▸ TASK REQUIREMENTS
Transcribe all of the records word for word, but omit the pictures.

(Source records)
-------

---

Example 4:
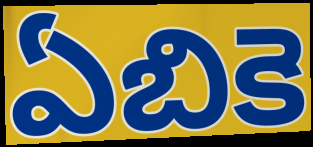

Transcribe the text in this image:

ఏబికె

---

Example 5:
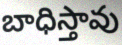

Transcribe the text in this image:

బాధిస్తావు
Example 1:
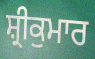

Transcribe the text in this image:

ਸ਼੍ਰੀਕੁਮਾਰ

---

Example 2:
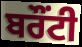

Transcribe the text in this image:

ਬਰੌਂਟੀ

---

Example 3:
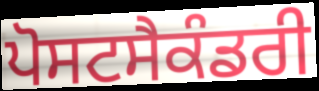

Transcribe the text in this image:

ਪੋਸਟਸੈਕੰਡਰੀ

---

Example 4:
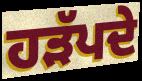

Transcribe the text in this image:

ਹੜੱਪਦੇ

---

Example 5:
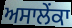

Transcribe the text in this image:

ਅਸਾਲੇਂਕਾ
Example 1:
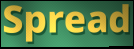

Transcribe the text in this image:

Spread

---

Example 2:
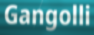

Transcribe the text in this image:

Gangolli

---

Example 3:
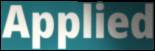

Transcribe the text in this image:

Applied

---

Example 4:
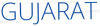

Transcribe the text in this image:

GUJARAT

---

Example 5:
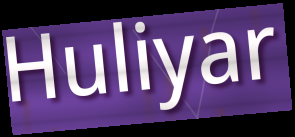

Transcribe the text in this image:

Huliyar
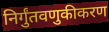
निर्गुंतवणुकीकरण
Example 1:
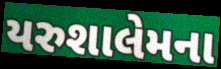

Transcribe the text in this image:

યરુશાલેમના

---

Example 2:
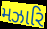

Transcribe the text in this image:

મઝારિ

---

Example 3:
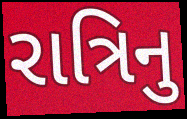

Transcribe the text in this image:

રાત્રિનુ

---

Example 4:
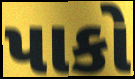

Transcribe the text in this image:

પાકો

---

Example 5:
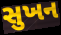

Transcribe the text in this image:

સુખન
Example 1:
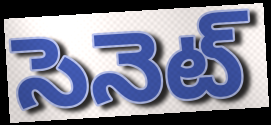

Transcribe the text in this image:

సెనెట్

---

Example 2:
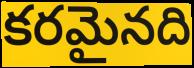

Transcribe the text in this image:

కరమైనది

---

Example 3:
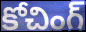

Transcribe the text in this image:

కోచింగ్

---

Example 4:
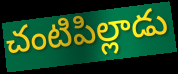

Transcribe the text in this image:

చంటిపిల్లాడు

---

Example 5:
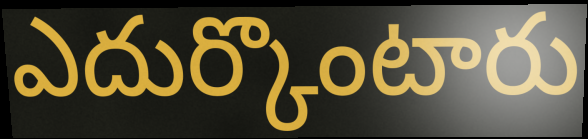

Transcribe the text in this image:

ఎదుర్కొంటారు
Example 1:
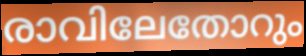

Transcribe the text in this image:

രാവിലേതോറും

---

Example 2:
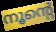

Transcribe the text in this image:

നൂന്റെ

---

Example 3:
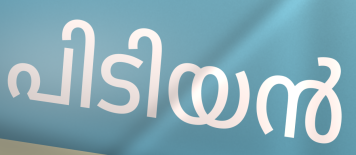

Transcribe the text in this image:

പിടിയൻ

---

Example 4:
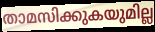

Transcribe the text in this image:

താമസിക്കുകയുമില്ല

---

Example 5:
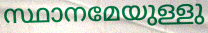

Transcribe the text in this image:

-------

▸ RESPONSE
---

Example 4:

Transcribe the text in this image:

ఏబికె

---

Example 5:

Transcribe the text in this image:

బాధిస్తావు
Example 1:

Transcribe the text in this image:

ਸ਼੍ਰੀਕੁਮਾਰ

---

Example 2:

Transcribe the text in this image:

ਬਰੌਂਟੀ

---

Example 3:

Transcribe the text in this image:

ਪੋਸਟਸੈਕੰਡਰੀ

---

Example 4:

Transcribe the text in this image:

ਹੜੱਪਦੇ

---

Example 5:

Transcribe the text in this image:

ਅਸਾਲੇਂਕਾ
Example 1:

Transcribe the text in this image:

Spread

---

Example 2:

Transcribe the text in this image:

Gangolli

---

Example 3:

Transcribe the text in this image:

Applied

---

Example 4:

Transcribe the text in this image:

GUJARAT

---

Example 5:

Transcribe the text in this image:

Huliyar
निर्गुंतवणुकीकरण
Example 1:

Transcribe the text in this image:

યરુશાલેમના

---

Example 2:

Transcribe the text in this image:

મઝારિ

---

Example 3:

Transcribe the text in this image:

રાત્રિનુ

---

Example 4:

Transcribe the text in this image:

પાકો

---

Example 5:

Transcribe the text in this image:

સુખન
Example 1:

Transcribe the text in this image:

సెనెట్

---

Example 2:

Transcribe the text in this image:

కరమైనది

---

Example 3:

Transcribe the text in this image:

కోచింగ్

---

Example 4:

Transcribe the text in this image:

చంటిపిల్లాడు

---

Example 5:

Transcribe the text in this image:

ఎదుర్కొంటారు
Example 1:

Transcribe the text in this image:

രാവിലേതോറും

---

Example 2:

Transcribe the text in this image:

നൂന്റെ

---

Example 3:

Transcribe the text in this image:

പിടിയൻ

---

Example 4:

Transcribe the text in this image:

താമസിക്കുകയുമില്ല

---

Example 5:

Transcribe the text in this image:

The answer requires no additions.